On a balmy November afternoon, Eugene Lang ’38, now 90 years of age, walks purposefully across the Swarthmore campus to the Lang Center for Civic and Social Responsibility on Whittier Place. The center, directed by Professor of Sociology Joy Charlton, is hosting a gathering of Charlton’s counterparts from 26 other schools—all members of Project Pericles, an association of American colleges and universities committed to preparing students to be citizens and civic leaders.

To be members of Project Pericles—which Lang launched with 11 schools (including Swarthmore) in 1999—each school makes an institutional commitment to incorporate social responsibility and participatory citizenship as an essential part of their educational agenda. They invite the coequal participation and contribution of all of their constituencies—students, faculty, staff, administration, trustees, alumni, and community.
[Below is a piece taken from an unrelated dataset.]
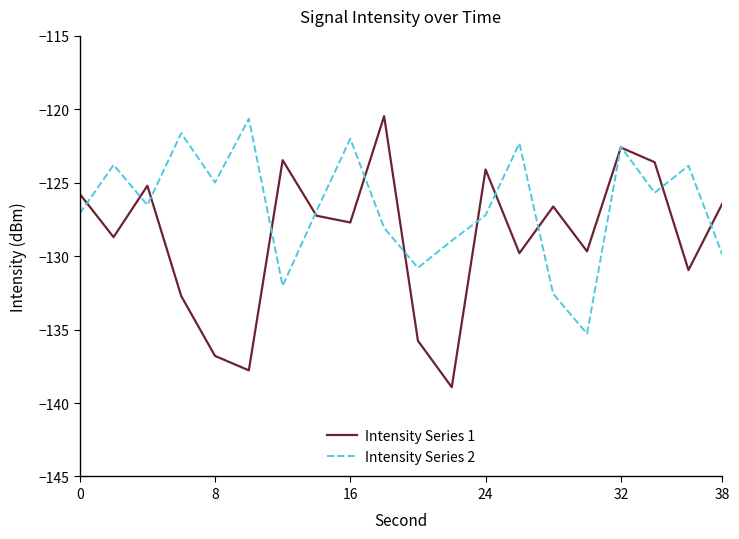

What is the greatest value displayed?

-120.5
And they engage in collaboration and cooperation with other members of Project Pericles.

Today’s meeting is a measure of how far that collaboration has progressed in 10 years, Lang says: “We’re dealing with a range of institutions where change is a serious concern—where people may share an objective but have a different way to get there. Everyone had an opportunity to speak and share their institution’s perspective.”

At the end of the daylong meeting, Swarthmore students present a poster session for the visitors, explaining more than a dozen Lang Center initiatives, ranging from the Village Education Project in Ecuador to anti-genocide work to projects in Chester, Pa.